Am Ende zeigt "Man on the Run", dass McCartney sich nicht nur eine zweite Karriere aufbaute, sondern vor allem eine neue Art fand, zu arbeiten, zu leben und sich selbst zu definieren. Linda McCartney war dabei kein Beiwerk, sondern das Fundament dieses Neuanfangs. Mit Humor, Loyalität und Mut stand sie an seiner Seite und machte den Erfolg von Wings erst möglich. Der Film erzählt deshalb weniger vom Comeback eines Genies als von der Kraft einer außergewöhnlichen Partnerschaft.

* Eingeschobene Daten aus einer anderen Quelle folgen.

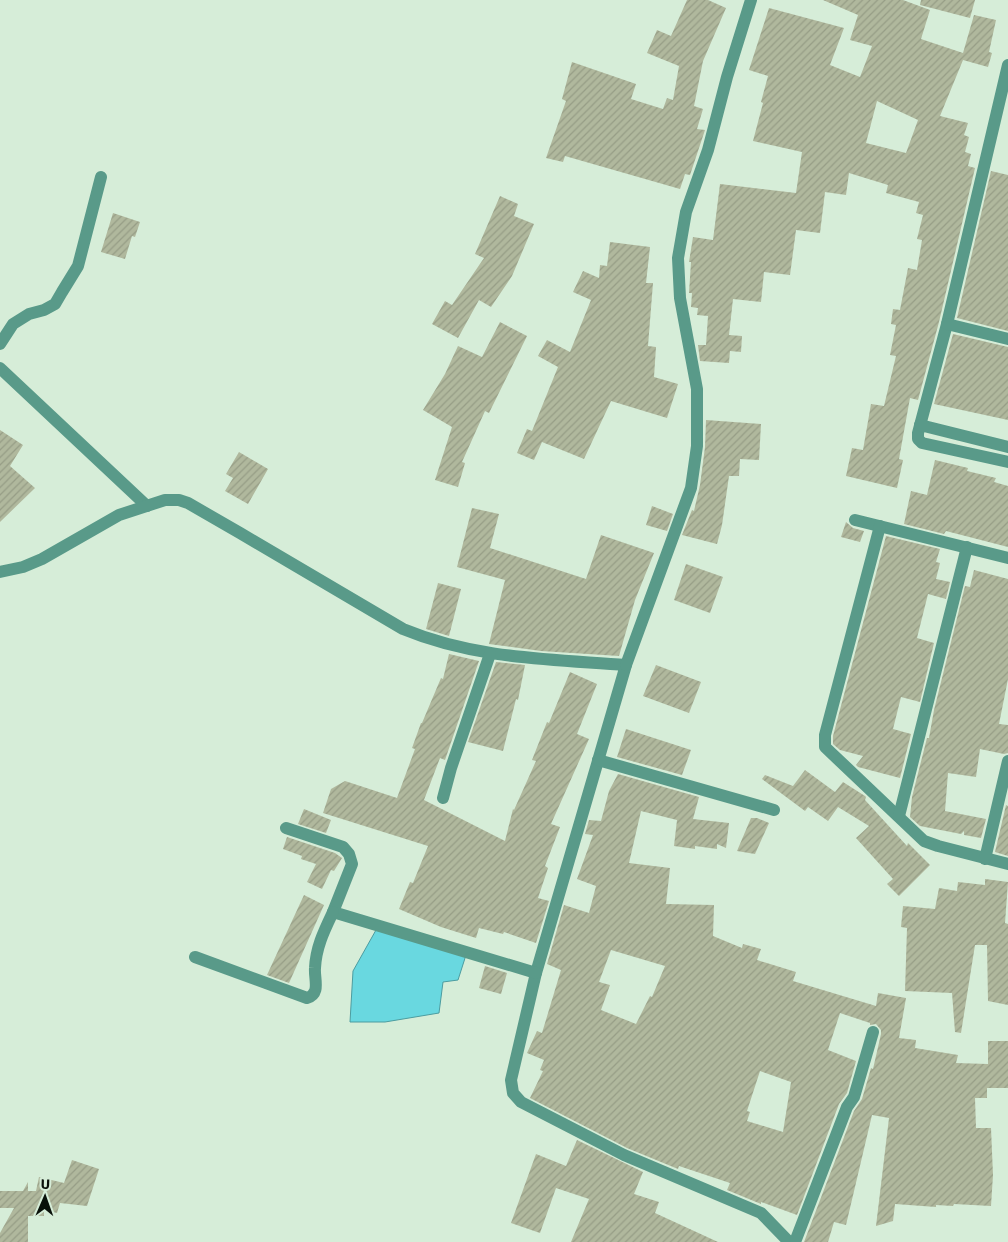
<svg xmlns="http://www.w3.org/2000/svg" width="1008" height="1242" viewBox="0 0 1008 1242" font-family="Signika,sans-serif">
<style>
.water{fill:#69d8e0;stroke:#4c9ca0}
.building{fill:url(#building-hatch);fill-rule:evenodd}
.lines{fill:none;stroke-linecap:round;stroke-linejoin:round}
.street{stroke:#599a89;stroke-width:12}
</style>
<defs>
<pattern id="building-hatch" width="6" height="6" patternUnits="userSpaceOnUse" patternTransform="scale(1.25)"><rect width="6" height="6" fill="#b0b89d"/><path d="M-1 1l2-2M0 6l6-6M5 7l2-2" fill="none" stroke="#969d86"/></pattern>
</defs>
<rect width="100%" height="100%" fill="#d6edd8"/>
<polygon class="water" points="376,930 466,955 458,980 443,982 439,1013 385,1022 350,1022 353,971"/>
<g class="building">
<polygon points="687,0 708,0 726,8 703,61 694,106 703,109 697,129 705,130 690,175 685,174 680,189 565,156 563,162 546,158 566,101 562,99 572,62 636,84 631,99 663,109 667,98 673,100 679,66 647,53 657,30 671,36"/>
<path d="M823,0H903L930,10L921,39L963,53L974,15L996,20L989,52L992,53L988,67L963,60L940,116L968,123L964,135L969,137L965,152L971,154L968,166L975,168L939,322L918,400L910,398L899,459L903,460L897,488L846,476L852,448L863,450L871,404L884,406L896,356L890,355L896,325L891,324L893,309L900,310L908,268L917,270L922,240L917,239L923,215L916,213L919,202L886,193L888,185L849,173L846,195L825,192L820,233L796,230L790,275L764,272L761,302L733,299L729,335L742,336L741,352L730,351L729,363L700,361L698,345H706L708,316L697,315L698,308L691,307L692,293H689L691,262H689L693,237L713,240L720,184L796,193L802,152L753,141L763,103L761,102L768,76L749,70L769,8L844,28L830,65L860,77L872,46L850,40L858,15ZM877,101L918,120L906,153L866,143Z"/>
<polygon points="921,0 975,0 970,18 920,5"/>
<polygon points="991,171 1008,175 1008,331 957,318"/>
<polygon points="500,196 518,204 514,216 534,224 512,276 491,307 479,300 458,338 432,324 445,301 452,305 484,258 475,254"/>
<polygon points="113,213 140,222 135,237 132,236 125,259 101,252"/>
<polygon points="610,242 650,247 646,283 653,283 648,346 656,347 654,377 678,384 667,418 611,401 584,459 542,442 534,460 517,453 527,429 532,431 558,367 538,356 547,340 570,352 591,300 573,292 583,271 599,278 600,265 607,266"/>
<polygon points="500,322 527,336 489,413 485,411 462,462 465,463 458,487 435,480 452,427 423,410 445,374 458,346 482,357"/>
<polygon points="953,334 1008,347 1008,420 934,404"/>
<polygon points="706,420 761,424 759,460 740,459 739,476 729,476 722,525 717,544 682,535 692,510 694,511 700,485 705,447"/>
<polygon points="0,430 23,445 10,466 35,488 0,522"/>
<polygon points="239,452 268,469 248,504 225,491 233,478 226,474"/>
<polygon points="935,460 968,468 967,471 996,478 994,482 1008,486 1008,547 946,531 944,534 904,524 911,491 927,495"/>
<polygon points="652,506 673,514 667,531 646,525"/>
<polygon points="472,508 499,514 490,548 586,579 601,535 654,553 635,600 619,656 541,651 489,644 505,580 457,567"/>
<polygon points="846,522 853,528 864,531 860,542 841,537"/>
<polygon points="886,536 940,549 936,562 940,563 936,579 950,582 946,599 928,594 917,638 934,643 920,702 901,697 893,729 911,734 900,778 858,767 856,765 863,756 840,750 833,744 833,736"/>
<polygon points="686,564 723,577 710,613 674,600"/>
<polygon points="974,570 1008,579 1008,679 999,724 1008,725 1008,753 1004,754 980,749 976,777 948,773 945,811 986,819 981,838 964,835 964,831 961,834 920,826 910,817 912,797 927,738 929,738 934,710 965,586 970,587"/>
<polygon points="438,583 461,589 449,636 426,629"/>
<polygon points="449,654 479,661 445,760 440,758 424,800 505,841 513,809 514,810 536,761 532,760 547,722 549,723 570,672 597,684 577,734 589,739 551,824 560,827 545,866 548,868 538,898 549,901 536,943 504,932 503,934 479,928 476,938 441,927 399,909 410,882 413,883 428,846 323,813 331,789 345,781 397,798 415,749 412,748 421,723 422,723 441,678 443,679"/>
<polygon points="496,662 525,665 518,700 516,699 503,751 468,742"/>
<polygon points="656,665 701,682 689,713 643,696"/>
<polygon points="626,729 691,750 682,775 617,757"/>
<polygon points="805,770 835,792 843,782 865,796 866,797 865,800 907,846 908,843 930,865 899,896 887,884 893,879 856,838 869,826 838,807 828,821 808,807 805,811 762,779 765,775 793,786"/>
<path d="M618,774L699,797L693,819L729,823L726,848L717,844V849L695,846V849L674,846L677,820L641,811L629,863L670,868L666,904L714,905L713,936L742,948L743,944L761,949L757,960L796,972L793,981L876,1006L878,993L906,998L899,1038L916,1040L915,1048L958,1055L956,1063L988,1064V1041H1008V1088H987V1098H975L976,1128H991L993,1175L991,1206L954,1204L953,1206L936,1205V1207L895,1204L893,1221L876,1226L889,1118L872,1115L846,1225L834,1222L828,1242H804L854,1111L862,1099L871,1068L873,1069L881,1034V1030L876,1024L870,1025V1023L840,1013L828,1050L856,1061L847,1093L839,1104L797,1215L761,1202V1204L727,1190L730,1183L679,1166L678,1169L627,1148L530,1098L543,1071L540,1070L544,1060L527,1053L537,1031L542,1033L561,970L547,964L564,905L589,913L596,886L577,879L593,835L585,834L589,820L601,821L609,791ZM611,950L665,966L652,997L650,996L636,1024L601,1010L610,985L599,982ZM760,1071L791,1082L783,1132L747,1121L750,1112L747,1111Z"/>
<polygon points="1006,805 1008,806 1008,856 995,852"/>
<polygon points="304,809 331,820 326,833 298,824"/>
<polygon points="751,818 757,818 769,823 755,854 737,851"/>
<polygon points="287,837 335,853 342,858 334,871 331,870 322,889 307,882 316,864 301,859 302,856 283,849"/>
<polygon points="985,879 1008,882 1005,923 1008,924 1008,1005 988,1001 987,945 975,945 961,1033 955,1032 952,993 905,991 907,928 901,927 903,906 935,909 939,888 957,891 958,882 985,885"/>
<polygon points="304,895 324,905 289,983 267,975"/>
<polygon points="485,966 507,973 501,994 479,988"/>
<polygon points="577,1140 643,1172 634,1194 659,1202 655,1213 718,1242 571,1242 589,1199 556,1188 540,1233 511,1223 536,1154 566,1166"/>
<polygon points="72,1160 99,1169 87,1206 60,1203 57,1213 44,1210 44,1216 28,1216 28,1242 0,1242 0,1233 14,1208 0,1208 0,1191 23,1191 28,1182 28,1191 36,1191 39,1177 64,1183"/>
</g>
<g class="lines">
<g class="street">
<polyline points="1008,65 947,324 918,433 918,439 922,443 1008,462"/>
<polyline points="947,324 1008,339"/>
<polyline points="0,344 13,324 29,314 44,310 55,304 62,292 78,266 101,177"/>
<polyline points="0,368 147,506"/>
<polyline points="920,425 1008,447"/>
<polyline points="855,520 1008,558"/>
<polyline points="880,526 825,735 825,747 924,841 938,846 1008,864"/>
<path d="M0,572L23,567L42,559L119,515L165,500H179L188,503L240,533L403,629C475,659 549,659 626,665L536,973L511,1080L513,1093L521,1102L624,1155L761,1213L789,1242"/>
<polyline points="626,665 691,488 697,446 697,389 680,298 678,258 686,212 708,150 727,77 751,0"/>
<polyline points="598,760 774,810"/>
<polyline points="443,798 451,768 490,654"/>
<polyline points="899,816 967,547"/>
<polyline points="286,828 343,847 349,854 352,864 333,912 536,973"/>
<polyline points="985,859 1008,761"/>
<path d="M195,957L307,998C321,994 314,979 315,968C316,947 324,931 333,912"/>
<polyline points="795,1242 847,1107 854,1097 873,1032"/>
</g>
</g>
<g transform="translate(45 1197) rotate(2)" stroke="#d6edd8" stroke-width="4" paint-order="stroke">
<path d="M0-4L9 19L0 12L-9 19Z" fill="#09110a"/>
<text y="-8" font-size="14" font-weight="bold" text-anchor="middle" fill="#09110a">U</text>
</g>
</svg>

Mit Linda McCartneys Tod bekam diese Geschichte rückblickend noch einmal ein anderes Gewicht. Als sie am 17. April 1998 im Alter von 56 Jahren nach einer 1995 diagnostizierten Brustkrebserkrankung starb, verlor Paul McCartney nicht nur seine Ehefrau, sondern auch seine engste Vertraute und wichtigste Mitstreiterin. Ihr Tod markierte das schmerzhafte Ende einer Partnerschaft, die seinen Neuanfang nach den Beatles überhaupt erst getragen hatte. McCartney sagte später, er habe ein Jahr lang immer wieder um sie geweint.